To keep pace with him, if only imaginatively, I've started reading Bill Bryson's A Walk in the Woods. Bryson never fails to draw out a chuckle. A critic said he could make even dryer lint funny.
Right now, he's just completed the first day and is ready to die--to just be one with the lichen on the rock for a very long time. It makes me think back to when I first started hiking with Jon. Jon, bless his heart, always overestimated my abilities and took me to places with lots of steep climbing. I would always grow sullen about 1/2 of the way up, then downright mad 2/3 up, then for the last 1/3 of the climb, I would be weeping like a lost child, my limbs quivering on top of stumbling feet.
Howl's Moving Castle was a delight to watch. I don't normally like anime--watching it is like entering the head of a 21st century Napoleon Dynamite. Instead of "liger" and "tion", he would be creating anime.
Christian Bale was the voice of Howl, and he did that quite nicely. He has that odd quality of speaking quietly, yet making himself heard across the room. All the girls at work have a crush on him, so I guess that includes me. I even liked him in Batman, however flawed that movie was.

Tuesday, April 04, 2006

Spring can be stealthy. Blink and the world erupts in color. One day it was raining. I could notice a distinct difference in the pastures between the morning and afternoon--the grass was green. It was like learning the definition of the color green.

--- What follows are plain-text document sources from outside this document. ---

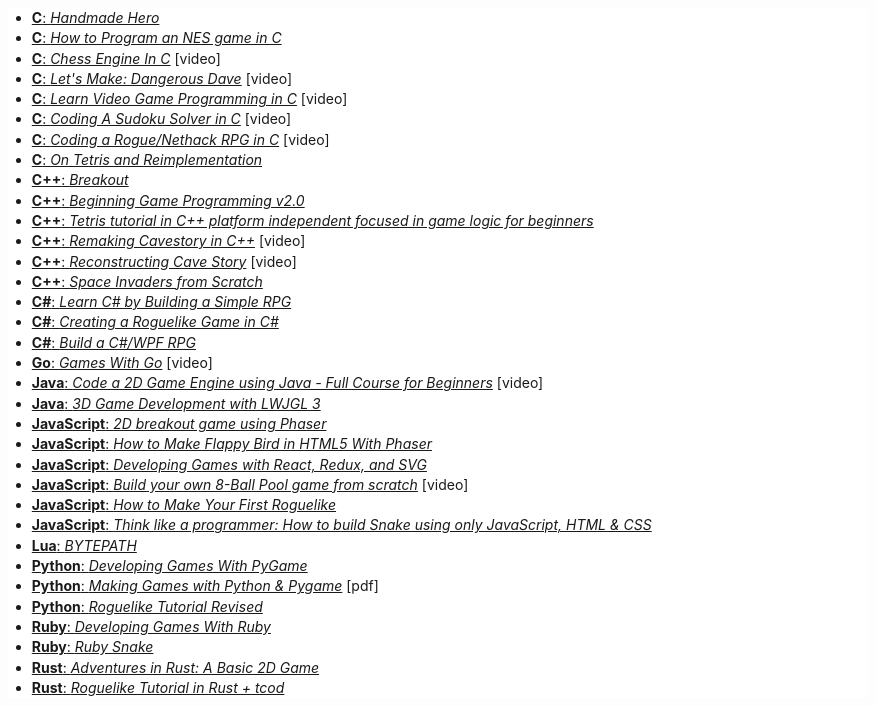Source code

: * [**C**: _Handmade Hero_](https://handmadehero.org/)
* [**C**: _How to Program an NES game in C_](https://nesdoug.com/)
* [**C**: _Chess Engine In C_](https://www.youtube.com/playlist?list=PLZ1QII7yudbc-Ky058TEaOstZHVbT-2hg) [video]
* [**C**: _Let's Make: Dangerous Dave_](https://www.youtube.com/playlist?list=PLSkJey49cOgTSj465v2KbLZ7LMn10bCF9) [video]
* [**C**: _Learn Video Game Programming in C_](https://www.youtube.com/playlist?list=PLT6WFYYZE6uLMcPGS3qfpYm7T_gViYMMt)
  [video]
* [**C**: _Coding A Sudoku Solver in C_](https://www.youtube.com/playlist?list=PLkTXsX7igf8edTYU92nU-f5Ntzuf-RKvW) [video]
* [**C**: _Coding a Rogue/Nethack RPG in C_](https://www.youtube.com/playlist?list=PLkTXsX7igf8erbWGYT4iSAhpnJLJ0Nk5G) [video]
* [**C**: _On Tetris and Reimplementation_](https://brennan.io/2015/06/12/tetris-reimplementation/)
* [**C++**: _Breakout_](https://learnopengl.com/In-Practice/2D-Game/Breakout)
* [**C++**: _Beginning Game Programming v2.0_](http://lazyfoo.net/tutorials/SDL/)
* [**C++**: _Tetris tutorial in C++ platform independent focused in game logic for beginners_](http://javilop.com/gamedev/tetris-tutorial-in-c-platform-independent-focused-in-game-logic-for-beginners/)
* [**C++**: _Remaking Cavestory in C++_](https://www.youtube.com/watch?v=ETvApbD5xRo&list=PLNOBk_id22bw6LXhrGfhVwqQIa-M2MsLa) [video]
* [**C++**: _Reconstructing Cave Story_](https://www.youtube.com/playlist?list=PL006xsVEsbKjSKBmLu1clo85yLrwjY67X) [video]
* [**C++**: _Space Invaders from Scratch_](http://nicktasios.nl/posts/space-invaders-from-scratch-part-1.html)
* [**C#**: _Learn C# by Building a Simple RPG_](http://scottlilly.com/learn-c-by-building-a-simple-rpg-index/)
* [**C#**: _Creating a Roguelike Game in C#_](https://roguesharp.wordpress.com/)
* [**C#**: _Build a C#/WPF RPG_](https://scottlilly.com/build-a-cwpf-rpg/)
* [**Go**: _Games With Go_](https://www.youtube.com/playlist?list=PLDZujg-VgQlZUy1iCqBbe5faZLMkA3g2x) [video]
* [**Java**: _Code a 2D Game Engine using Java - Full Course for Beginners_](https://www.youtube.com/watch?v=025QFeZfeyM) [video]
* [**Java**: _3D Game Development with LWJGL 3_](https://lwjglgamedev.gitbooks.io/3d-game-development-with-lwjgl/content/)
* [**JavaScript**: _2D breakout game using Phaser_](https://developer.mozilla.org/en-US/docs/Games/Tutorials/2D_breakout_game_Phaser)
* [**JavaScript**: _How to Make Flappy Bird in HTML5 With Phaser_](http://www.lessmilk.com/tutorial/flappy-bird-phaser-1)
* [**JavaScript**: _Developing Games with React, Redux, and SVG_](https://auth0.com/blog/developing-games-with-react-redux-and-svg-part-1/)
* [**JavaScript**: _Build your own 8-Ball Pool game from scratch_](https://www.youtube.com/watch?v=aXwCrtAo4Wc) [video]
* [**JavaScript**: _How to Make Your First Roguelike_](https://gamedevelopment.tutsplus.com/tutorials/how-to-make-your-first-roguelike--gamedev-13677)
* [**JavaScript**: _Think like a programmer: How to build Snake using only JavaScript, HTML & CSS_](https://medium.freecodecamp.org/think-like-a-programmer-how-to-build-snake-using-only-javascript-html-and-css-7b1479c3339e)
* [**Lua**: _BYTEPATH_](https://github.com/SSYGEN/blog/issues/30)
* [**Python**: _Developing Games With PyGame_](https://pythonprogramming.net/pygame-python-3-part-1-intro/)
* [**Python**: _Making Games with Python & Pygame_](https://inventwithpython.com/makinggames.pdf) [pdf]
* [**Python**: _Roguelike Tutorial Revised_](http://rogueliketutorials.com/)
* [**Ruby**: _Developing Games With Ruby_](https://leanpub.com/developing-games-with-ruby/read)
* [**Ruby**: _Ruby Snake_](https://www.diatomenterprises.com/gamedev-on-ruby-why-not/)
* [**Rust**: _Adventures in Rust: A Basic 2D Game_](https://a5huynh.github.io/posts/2018/adventures-in-rust/)
* [**Rust**: _Roguelike Tutorial in Rust + tcod_](https://tomassedovic.github.io/roguelike-tutorial/)
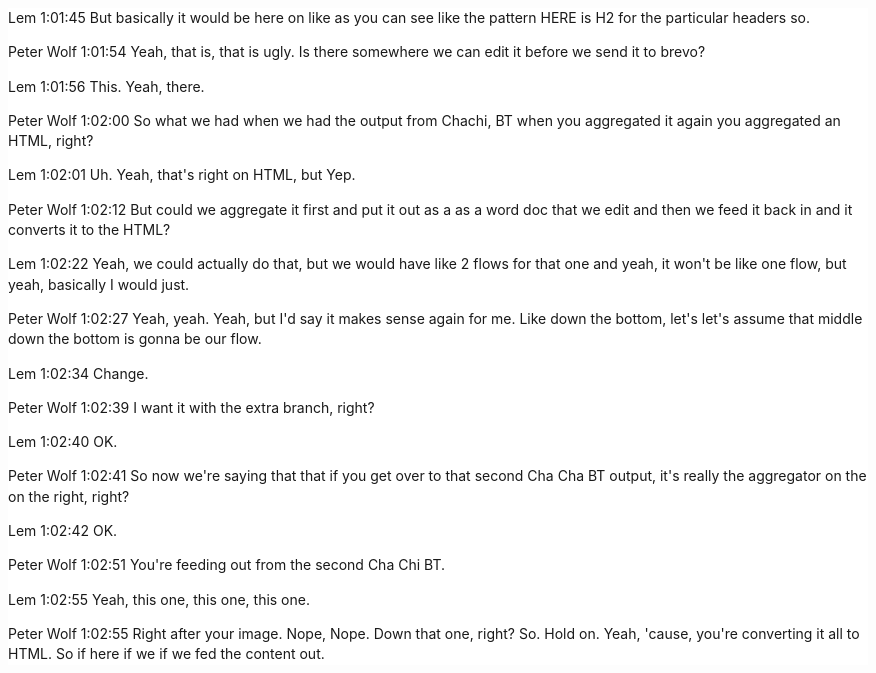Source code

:Lem   1:01:45
But basically it would be here on like as you can see like the pattern HERE is H2 for the particular headers so.

Peter Wolf   1:01:54
Yeah, that is, that is ugly.
Is there somewhere we can edit it before we send it to brevo?

Lem   1:01:56
This.
Yeah, there.

Peter Wolf   1:02:00
So what we had when we had the output from Chachi, BT when you aggregated it again you aggregated an HTML, right?

Lem   1:02:01
Uh.
Yeah, that's right on HTML, but Yep.

Peter Wolf   1:02:12
But could we aggregate it first and put it out as a as a word doc that we edit and then we feed it back in and it converts it to the HTML?

Lem   1:02:22
Yeah, we could actually do that, but we would have like 2 flows for that one and yeah, it won't be like one flow, but yeah, basically I would just.

Peter Wolf   1:02:27
Yeah, yeah.
Yeah, but I'd say it makes sense again for me.
Like down the bottom, let's let's assume that middle down the bottom is gonna be our flow.

Lem   1:02:34
Change.

Peter Wolf   1:02:39
I want it with the extra branch, right?

Lem   1:02:40
OK.

Peter Wolf   1:02:41
So now we're saying that that if you get over to that second Cha Cha BT output, it's really the aggregator on the on the right, right?

Lem   1:02:42
OK.

Peter Wolf   1:02:51
You're feeding out from the second Cha Chi BT.

Lem   1:02:55
Yeah, this one, this one, this one.

Peter Wolf   1:02:55
Right after your image.
Nope, Nope. Down that one, right?
So.
Hold on.
Yeah, 'cause, you're converting it all to HTML.
So if here if we if we fed the content out.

Behold the lion cut. Mojo had this done once, not for looks but because his fur was so matted.

Sunday, April 02, 2006

Why does the hair on Pope freely leave his body in copious amounts--aloft on the wind, it flits aimlessly around the house--yet when we brush him, the amount we manage to get would be disdained by a bird as worthy nest building material?

I'm writing a paper on the VRA Core Categories, a metadata scheme that visual resources curators can use to describe their collections of art slides/digital images, as well as the original art works themselves. I keep thinking: "What's the point of writing this? No one cares. It won't be published." But Jon reminds me that the point of writing papers is to educate yourself, not others. So there.

I've been reading "Percy Jackson and the Lightning Thief" on my breaks at work. I don't usually enjoy fantasy infused with pop-culture--it's just too self-conscious--but this isn't so bad. It's lazy summer reading material, which is why I must have picked it up, considering that the Joseph-Beth building is entering its annual sauna season. It's about a boy who discovers he's a demi-god (like Hercules) and must go on a quest to find out who stole Zeus's master lightning bolt before Zeus zaps him out of existence. Sure.